Rouge Tagada, Charlotte BOUSQUET et Stéphanie RUBINI, Gulf stream éditeur, 2013. 15 €

L’Âge d’ange d’Anne Percin

Ce petit roman se lit en un battement d’ailes de papillon. Il est court et les mots courent vers la chute, cassante et brutale, parce qu’elle est inacceptable.

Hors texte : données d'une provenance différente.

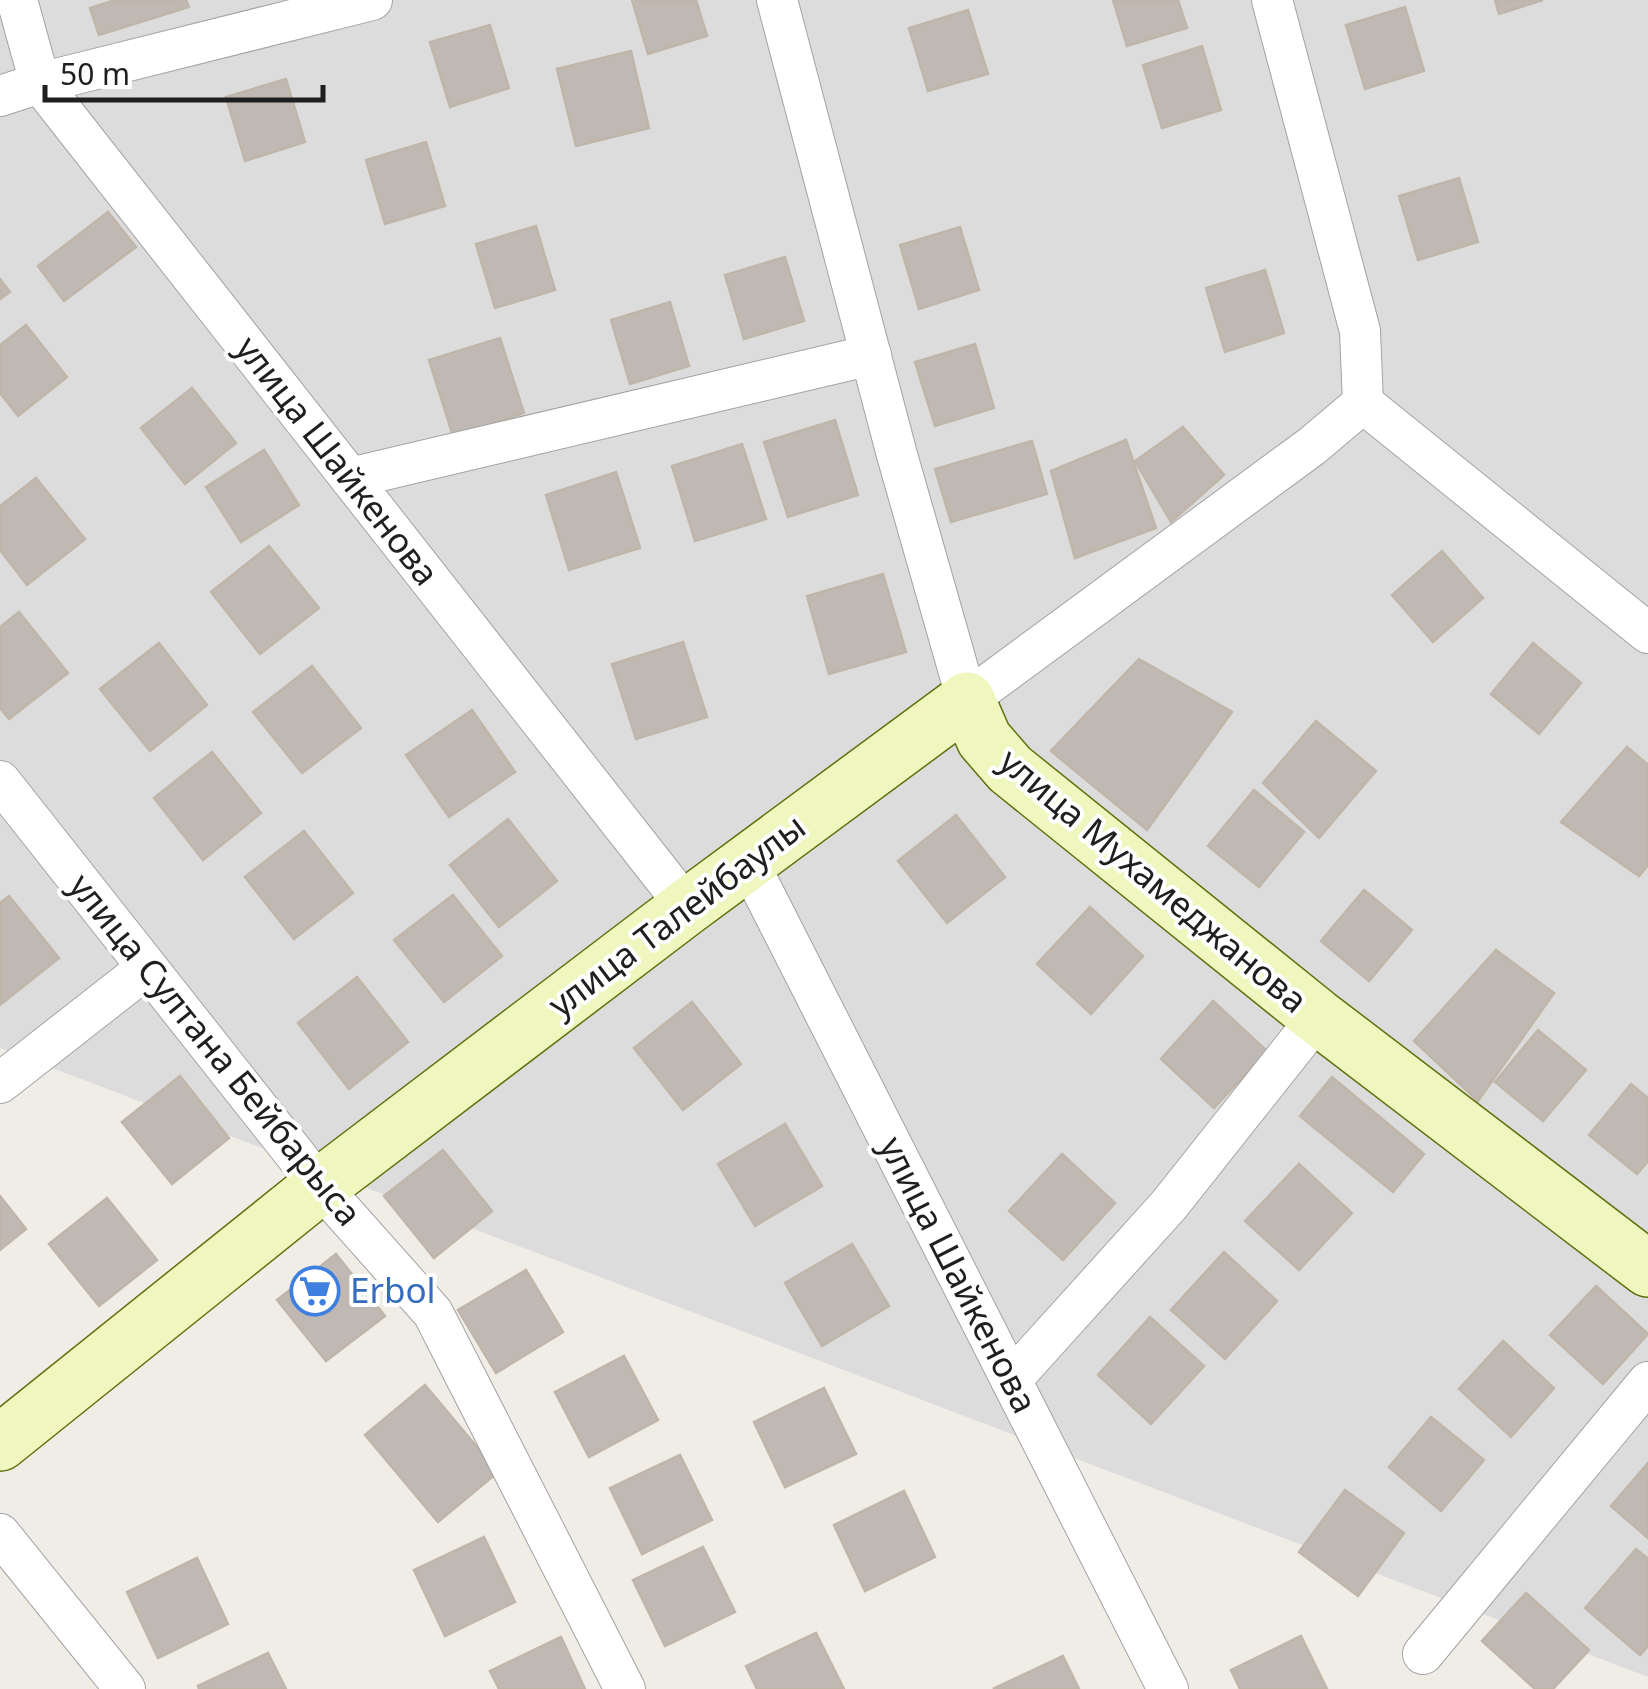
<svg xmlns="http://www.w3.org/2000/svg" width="1648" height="1689" viewBox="0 0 1648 1689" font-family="'Noto Sans',sans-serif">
<rect width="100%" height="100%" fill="#efede6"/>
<polygon fill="#dddcdc" points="0,0 1648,0 1648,1677 0,1048"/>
<g fill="#c0b9b3" stroke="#c0b5a9" stroke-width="2.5">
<polygon points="115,0 186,0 189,7 99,35 90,8"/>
<polygon points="632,0 696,0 707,36 648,54"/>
<polygon points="1113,0 1178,0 1187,28 1127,46"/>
<polygon points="1495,0 1543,0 1499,14"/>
<polygon points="1405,7 1424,71 1365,89 1346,25"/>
<polygon points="968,10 988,74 928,91 909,28"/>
<polygon points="490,25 509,88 450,107 430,42"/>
<polygon points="1202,46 1221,110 1162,128 1143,65"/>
<polygon points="631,51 649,128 576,146 557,69"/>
<polygon points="286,79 305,142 245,161 226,97"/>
<polygon points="426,142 445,206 385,224 366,160"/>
<polygon points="1459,178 1478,242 1418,260 1399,196"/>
<polygon points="108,212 136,247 64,301 38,266"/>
<polygon points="536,226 555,290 495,308 476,244"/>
<polygon points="960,227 979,290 919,309 900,245"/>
<polygon points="785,257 804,321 744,339 725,275"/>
<polygon points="1265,270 1284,333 1225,352 1206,288"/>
<polygon points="0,279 10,292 0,299"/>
<polygon points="670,302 689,366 630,384 611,320"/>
<polygon points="26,325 67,377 18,416 0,393 0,345"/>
<polygon points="500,338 524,413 453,436 429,360"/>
<polygon points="975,344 994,408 935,426 915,362"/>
<polygon points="192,388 236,443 185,484 141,428"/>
<polygon points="835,420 858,495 788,517 764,442"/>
<polygon points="1183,427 1224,475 1171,522 1135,461"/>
<polygon points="1126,440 1156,528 1075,558 1051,471"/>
<polygon points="1032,441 1047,494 951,522 935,469"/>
<polygon points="742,444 766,519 695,541 672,466"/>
<polygon points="264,450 299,505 241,542 206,487"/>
<polygon points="616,472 640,548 569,570 546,495"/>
<polygon points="36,478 85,539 27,585 0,550 0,506"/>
<polygon points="269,546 319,608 260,654 211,592"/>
<polygon points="1442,551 1483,598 1433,642 1392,595"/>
<polygon points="883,574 906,652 829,674 807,596"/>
<polygon points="19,612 68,673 9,719 0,708 0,627"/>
<polygon points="683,642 707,717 636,739 612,664"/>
<polygon points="159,643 207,705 150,751 100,689"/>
<polygon points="1533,643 1581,683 1539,734 1491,694"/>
<polygon points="1139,659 1232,712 1147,830 1051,751"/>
<polygon points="312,666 361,728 302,773 253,712"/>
<polygon points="472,710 515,772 449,817 406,755"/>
<polygon points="1316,721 1376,771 1319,838 1263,783"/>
<polygon points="1627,747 1648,765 1648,865 1639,876 1561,822"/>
<polygon points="212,752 261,813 203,860 154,798"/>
<polygon points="1254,790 1304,832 1259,887 1208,846"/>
<polygon points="956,815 1005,877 947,923 898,861"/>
<polygon points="508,819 557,881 499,927 450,865"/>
<polygon points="304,831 353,893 294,939 245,877"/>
<polygon points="1364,890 1412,930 1369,981 1321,941"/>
<polygon points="453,895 502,956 444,1002 394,940"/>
<polygon points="9,896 59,958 1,1004 0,903"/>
<polygon points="1090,907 1143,956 1091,1014 1037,964"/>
<polygon points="1496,950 1554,993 1478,1101 1414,1041"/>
<polygon points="357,977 408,1042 349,1089 298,1023"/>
<polygon points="1213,1001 1267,1051 1214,1108 1161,1059"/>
<polygon points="692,1002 741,1064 683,1110 634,1048"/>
<polygon points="1538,1030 1586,1070 1543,1121 1495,1082"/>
<polygon points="180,1076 229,1138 172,1184 122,1122"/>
<polygon points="1332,1077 1424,1154 1393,1192 1300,1116"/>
<polygon points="1631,1084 1648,1098 1648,1161 1637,1174 1589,1135"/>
<polygon points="785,1124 822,1186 755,1226 718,1164"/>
<polygon points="443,1150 492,1211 434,1258 384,1196"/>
<polygon points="1062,1154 1115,1203 1063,1260 1009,1211"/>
<polygon points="1299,1164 1352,1213 1299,1270 1245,1221"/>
<polygon points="0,1196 26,1229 0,1250"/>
<polygon points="107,1198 157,1260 99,1306 49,1244"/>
<polygon points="852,1244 889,1306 822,1346 785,1283"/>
<polygon points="1224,1252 1277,1301 1225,1359 1171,1310"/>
<polygon points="336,1254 385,1316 326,1361 277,1300"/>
<polygon points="526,1270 563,1332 496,1373 458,1310"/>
<polygon points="1596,1286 1648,1334 1603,1384 1550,1335"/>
<polygon points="1150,1317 1204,1366 1151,1424 1098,1375"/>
<polygon points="1503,1341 1554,1388 1511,1437 1459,1389"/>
<polygon points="624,1356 658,1420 589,1457 555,1392"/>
<polygon points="425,1385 498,1472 438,1522 365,1435"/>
<polygon points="824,1388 856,1454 785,1487 754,1422"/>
<polygon points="1431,1417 1484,1460 1441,1511 1389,1467"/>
<polygon points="680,1455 712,1520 642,1554 610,1488"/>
<polygon points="1648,1463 1648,1538 1611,1506"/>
<polygon points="1345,1490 1404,1533 1358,1596 1299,1552"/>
<polygon points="904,1491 935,1557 865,1591 834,1525"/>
<polygon points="484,1537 515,1602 445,1636 414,1570"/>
<polygon points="703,1547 735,1612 665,1646 633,1580"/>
<polygon points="1636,1549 1648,1559 1648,1646 1640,1655 1585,1608"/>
<polygon points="197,1558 228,1624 158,1658 127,1592"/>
<polygon points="1526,1593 1589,1650 1553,1689 1535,1689 1482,1641"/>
<polygon points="816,1633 844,1689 757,1689 746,1666"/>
<polygon points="1301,1636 1327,1689 1240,1689 1231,1670"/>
<polygon points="561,1637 585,1689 499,1689 490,1671"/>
<polygon points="268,1653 286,1689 199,1689 198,1686"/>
<polygon points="1063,1656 1079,1689 993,1689"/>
</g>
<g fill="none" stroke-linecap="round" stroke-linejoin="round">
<g stroke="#a3a3a3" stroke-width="42">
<g id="street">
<polyline points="17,0 40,83 687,907"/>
<polyline points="777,0 897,455 967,700 1312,446 1363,403"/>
<polyline points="1272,0 1360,331 1363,403 1648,633"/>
<polyline points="0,96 40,83 372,0"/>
<polyline points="350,478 871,355"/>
<polyline points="0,781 320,1186 433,1313 625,1689"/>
<polyline points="748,862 1168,1689"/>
<polyline points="0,1083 147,968"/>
<polyline points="1011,1380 1169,1205 1318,1017"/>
<polyline points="0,1534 125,1689"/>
<polyline points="1423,1654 1648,1382"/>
</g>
</g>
<g stroke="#5f700c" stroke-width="58">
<polyline id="secondary" points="0,1443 320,1186 687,907 967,700 984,739 1010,769 1318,1017 1648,1269"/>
</g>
<use href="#street" stroke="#fff" stroke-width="40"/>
<use href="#secondary" stroke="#eff6be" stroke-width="55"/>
</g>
<defs>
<g id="supermarket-ring" transform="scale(2.5)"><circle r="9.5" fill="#fff" stroke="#3f7fe0" stroke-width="1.5"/><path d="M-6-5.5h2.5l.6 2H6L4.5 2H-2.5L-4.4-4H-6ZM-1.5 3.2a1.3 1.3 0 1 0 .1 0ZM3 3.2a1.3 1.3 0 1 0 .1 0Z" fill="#3f7fe0"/></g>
</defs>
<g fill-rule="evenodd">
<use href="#supermarket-ring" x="315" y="1291"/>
</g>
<g text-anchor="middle" stroke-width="8" stroke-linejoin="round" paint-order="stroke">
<g font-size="35" fill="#1f1f1f" stroke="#fff">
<text transform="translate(337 461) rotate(52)" y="12">улица Шайкенова</text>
<text transform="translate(1153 881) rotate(40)" y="12">улица Мухамеджанова</text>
<text transform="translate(677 916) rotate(-37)" y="12">улица Талейбаулы</text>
<text transform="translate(215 1050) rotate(51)" y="12">улица Султана Бейбарыса</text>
<text transform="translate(958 1275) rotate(63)" y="12">улица Шайкенова</text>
</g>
<g font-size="35" fill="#366cbe" stroke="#fff" text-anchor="start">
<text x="350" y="1303">Erbol</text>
</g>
</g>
<path d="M45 85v15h278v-15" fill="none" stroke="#1f1f1f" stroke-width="5"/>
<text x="60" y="85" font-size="30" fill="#1f1f1f" stroke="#ffffff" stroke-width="8" paint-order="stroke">50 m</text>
</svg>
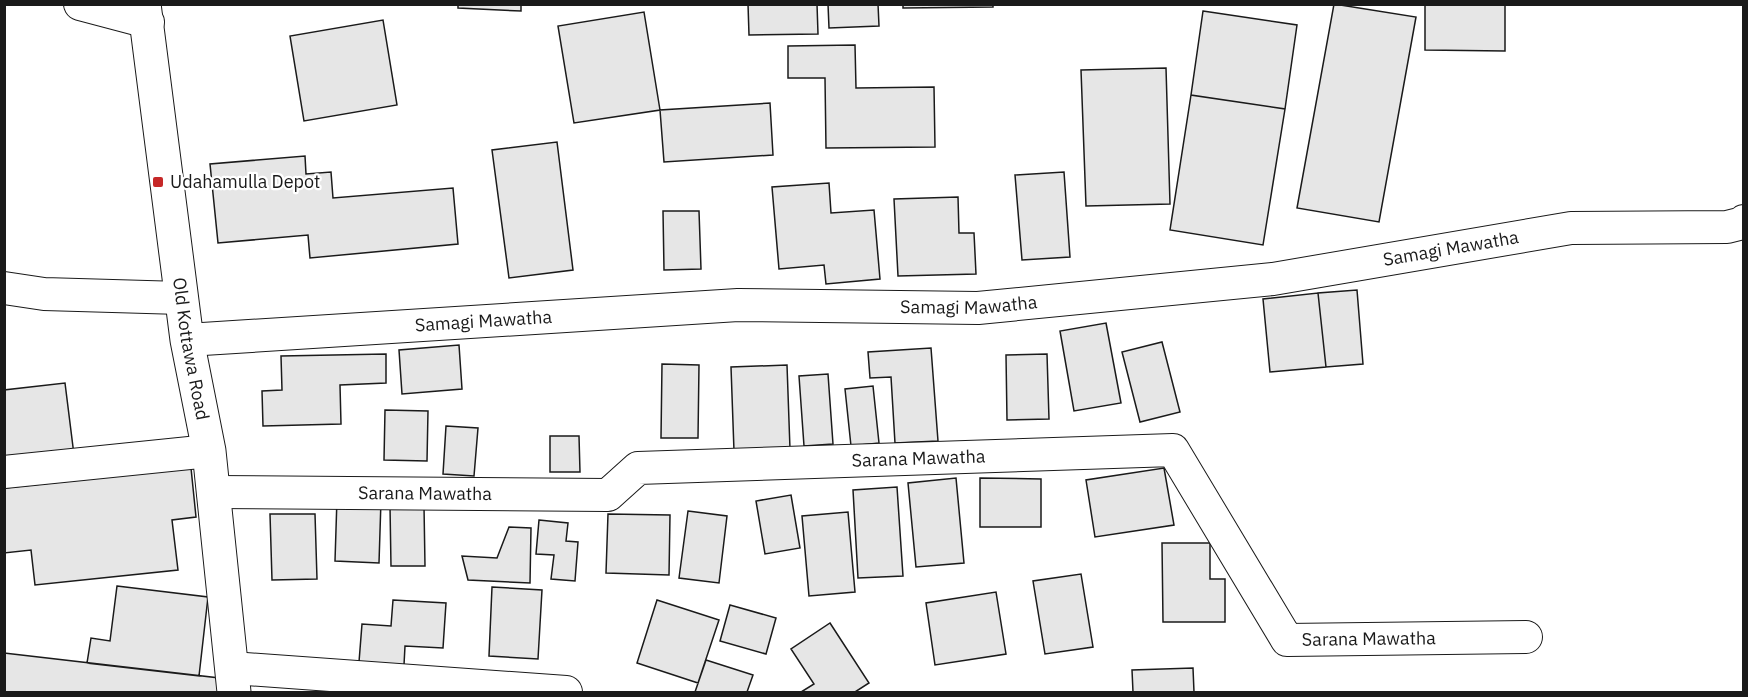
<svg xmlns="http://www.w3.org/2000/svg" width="1748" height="697" font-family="'IBM Plex Sans',sans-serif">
<rect width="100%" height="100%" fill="#fff"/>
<path fill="#e6e6e6" stroke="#1a1a1a" stroke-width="1.5" d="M 458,4 L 521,4 L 521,11 L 458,8 Z
M 748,4 L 817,4 L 818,34 L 749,35 Z
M 828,4 L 878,4 L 879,26 L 829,28 Z
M 903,4 L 993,4 L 993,7 L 903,8 Z
M 1334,4 L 1416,17 L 1379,222 L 1297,208 Z
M 1425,4 L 1505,4 L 1505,51 L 1425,50 Z
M 1203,11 L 1297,25 L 1285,109 L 1191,95 Z
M 644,12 L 660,110 L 574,123 L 558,26 Z
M 383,20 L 397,105 L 304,121 L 290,36 Z
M 855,45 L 856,88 L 934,87 L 935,147 L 826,148 L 825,78 L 788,78 L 788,46 Z
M 1166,68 L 1170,204 L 1086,206 L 1081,70 Z
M 1191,95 L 1285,109 L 1263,245 L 1170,230 Z
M 770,103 L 773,155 L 664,162 L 660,110 Z
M 557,142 L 573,270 L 509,278 L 492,150 Z
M 305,156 L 306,174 L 331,172 L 333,198 L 453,188 L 458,244 L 310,258 L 308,235 L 218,243 L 210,164 Z
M 1064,172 L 1070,257 L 1022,260 L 1015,175 Z
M 829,183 L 831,213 L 874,210 L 880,279 L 826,284 L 824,265 L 779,269 L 772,187 Z
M 958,197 L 959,233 L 974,233 L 976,274 L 898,276 L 894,199 Z
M 663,211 L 699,211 L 701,269 L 664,270 Z
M 1357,290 L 1363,364 L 1326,367 L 1318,293 Z
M 1318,293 L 1326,367 L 1270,372 L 1263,299 Z
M 1106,323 L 1121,403 L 1074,411 L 1060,331 Z
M 1162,342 L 1180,412 L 1140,422 L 1122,352 Z
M 459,345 L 462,389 L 402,394 L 399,350 Z
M 931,348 L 938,441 L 895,443 L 891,377 L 870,378 L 868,352 Z
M 386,354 L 386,383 L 340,385 L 341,424 L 263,426 L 262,391 L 282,390 L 281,356 Z
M 1047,354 L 1049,419 L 1007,420 L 1006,355 Z
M 662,364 L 699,365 L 698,438 L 661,438 Z
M 787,365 L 790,449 L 734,451 L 731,367 Z
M 828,374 L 833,444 L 804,446 L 799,376 Z
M 65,383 L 74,455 L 4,462 L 4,390 Z
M 873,386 L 879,443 L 851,446 L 845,389 Z
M 385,410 L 428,411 L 427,461 L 384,460 Z
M 446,426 L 478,428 L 474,476 L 443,474 Z
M 550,436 L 579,436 L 580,472 L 550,472 Z
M 191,468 L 196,517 L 172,520 L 178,570 L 35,585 L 31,550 L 4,553 L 4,488 Z
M 1164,468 L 1174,525 L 1095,537 L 1086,480 Z
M 956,478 L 964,563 L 916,567 L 908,483 Z
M 980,478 L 1041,479 L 1041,527 L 980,527 Z
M 897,487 L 903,576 L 858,578 L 853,490 Z
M 791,495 L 800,548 L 765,554 L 756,501 Z
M 337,498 L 381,500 L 379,563 L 335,561 Z
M 390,506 L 424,506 L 425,566 L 391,566 Z
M 688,511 L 727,516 L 719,583 L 679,578 Z
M 848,512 L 855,592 L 809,596 L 802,516 Z
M 270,514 L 315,514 L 317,579 L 272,580 Z
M 608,514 L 670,515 L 669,575 L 606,573 Z
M 539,520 L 568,523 L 566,541 L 578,542 L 575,581 L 551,579 L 554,555 L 536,554 Z
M 509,527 L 531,528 L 530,583 L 468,580 L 462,556 L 497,558 Z
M 1162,543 L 1210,543 L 1210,579 L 1225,579 L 1225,622 L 1163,622 Z
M 1081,574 L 1093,647 L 1045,654 L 1033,581 Z
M 117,586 L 208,597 L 199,676 L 87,663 L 91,638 L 110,641 Z
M 492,587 L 542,590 L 538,659 L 489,656 Z
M 996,592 L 1006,654 L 935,665 L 926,603 Z
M 393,600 L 446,603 L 443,648 L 405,646 L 404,665 L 359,662 L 362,624 L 391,626 Z
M 657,600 L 719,620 L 698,683 L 637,663 Z
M 730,605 L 776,618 L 766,654 L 720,641 Z
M 830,623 L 869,683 L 855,692 L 801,692 L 814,684 L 791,649 Z
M 4,653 L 228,679 L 227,692 L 4,692 Z
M 706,660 L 753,675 L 747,692 L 695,692 Z
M 1193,668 L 1194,692 L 1133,692 L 1132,670 Z"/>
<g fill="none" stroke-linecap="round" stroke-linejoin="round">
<defs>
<g id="minor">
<path d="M 80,4 L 148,22"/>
<path d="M 4,288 L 44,294 L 181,298"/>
<path id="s1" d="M 187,340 L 738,305 L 978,308 L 1273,279 L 1571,228 L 1727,227 L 1743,223 L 1744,221"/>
<path d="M 4,472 L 209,451"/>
<path id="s2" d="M 213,492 L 608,495 L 638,468 L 1173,450 L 1287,640 L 1526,637"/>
<path d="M 232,668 L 566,692"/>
</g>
<g id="major">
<path id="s3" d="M 144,4 L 187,340 L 209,451 L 234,692"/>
</g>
</defs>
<use href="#minor" stroke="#1a1a1a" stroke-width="34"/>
<use href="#major" stroke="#1a1a1a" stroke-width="35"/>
<use href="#minor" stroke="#fff" stroke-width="32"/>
<use href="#major" stroke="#fff" stroke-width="33"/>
</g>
<rect fill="#c62828" stroke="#fff" stroke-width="2" x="152" y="176" width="12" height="12" rx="3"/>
<g text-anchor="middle" stroke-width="4.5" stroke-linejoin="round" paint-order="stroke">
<g font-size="18" fill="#1a1a1a" stroke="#fff" text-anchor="start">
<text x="170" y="188">Udahamulla Depot</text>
</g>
<g font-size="18" fill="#1a1a1a" stroke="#fff">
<text dy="6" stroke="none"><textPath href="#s1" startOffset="1269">Samagi Mawatha</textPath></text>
<text dy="6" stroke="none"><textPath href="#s1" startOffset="783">Samagi Mawatha</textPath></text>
<text dy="6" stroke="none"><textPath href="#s1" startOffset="297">Samagi Mawatha</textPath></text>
<text dy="6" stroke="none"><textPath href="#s3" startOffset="348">Old Kottawa Road</textPath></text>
<text dy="6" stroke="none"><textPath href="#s2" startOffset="716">Sarana Mawatha</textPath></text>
<text dy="6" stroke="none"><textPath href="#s2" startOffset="212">Sarana Mawatha</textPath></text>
<text dy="6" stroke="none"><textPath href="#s2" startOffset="1274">Sarana Mawatha</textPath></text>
</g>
</g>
<rect width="1748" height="697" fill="none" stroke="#1a1a1a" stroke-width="12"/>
</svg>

C’est l’histoire de… au début c’est mystérieux. Le narrateur est assexué, solitaire, introverti et passionné par l’Antiquité grecque. Cette passion qui remplit sa vie semble faire sa singularité sauf qu’il découvre la partager avec un autre. Son livre de référence sur les Amours des Dieux grecs a été emprunté au CDI du lycée (parce que nous sommes au Luxembourg, le CDI s’appelle ‘bibliothèque’ et la dame du CDI la ‘bibliothécaire’). Anja, le narrateur – qui est finalement une jeune lycéenne-, rencontre Tadeusz, celui qui partage la passion du monde hellénique et qui traîne un douloureux secret. Une amitié en construction entre deux êtres marginaux et en souffrance.

C’est beau, très poétique et douloureux comme une morsure. Une morsure d’ange.